From the perspective of the previous picture, move forward about two feet and turn right. Here is the where the keel trunk meets the cockpit floor. This is not a good seal. The last weekend that I had the boat out, I motored seven people a short distance to a campsite, (not something I will ever do again) and the water line was very, very close to the cockpit floor. I had two inches of water above the cockpit in one place; the keel trunk is open to the water below at one spot in the cockpit and was completely flooded. I had two people in the cabin watching the floor for bilge water, and they never reported any, but I later sponged about two gallons of water from this area. The bolts for the keel are another place where water from the cockpit can enter the hull.










Another big problem with the boat, is that the piece of fiberglass forming the lower half of the cabin was meant to be sealed against the lower hull, trapping air for emergency flotation. I don't think there is any foam in there, but I could be wrong. The seam has come open though, and bilge water freely flows under the cabin. I had a picture but apparently forgot to upload it. As it stands, the boat would sink if I managed to capsize and flood it. This is probably not too much of an issue on a lake, but I would like to at least get some foam under the cockpit before the next time I go out.

Anyway, I need to stop thinking about sailing and start worrying about why my simulations of surface plasmon resonances stopped working properly. All opinions, good or bad, are welcome on the boat.
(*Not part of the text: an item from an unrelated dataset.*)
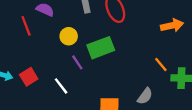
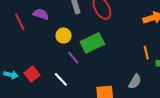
red line: (26, 26) -> (20, 22), moved
orange line: (161, 64) -> (146, 53), turned 32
The mast was snapped and welded back together, and the rudder has been split and repaired. There is a tear in the mainsail that was also rigorously repaired, but I am quite happy with this thing for a $1000, especially since the motor apparently cost $800 four years ago.


----------



## FishSticks (Nov 16, 2007)

Good idea to not take sailing lessons. Why let someone try to spoil your fun? Ditching the motor will help sharpen your sailing skills quicker. Bring plenty of sunscreen and a good companion. You have the makings of a fine sailor. I can tell. If you want to sail a schooner someday send me a PM. I'll have some physics questions for you though.


----------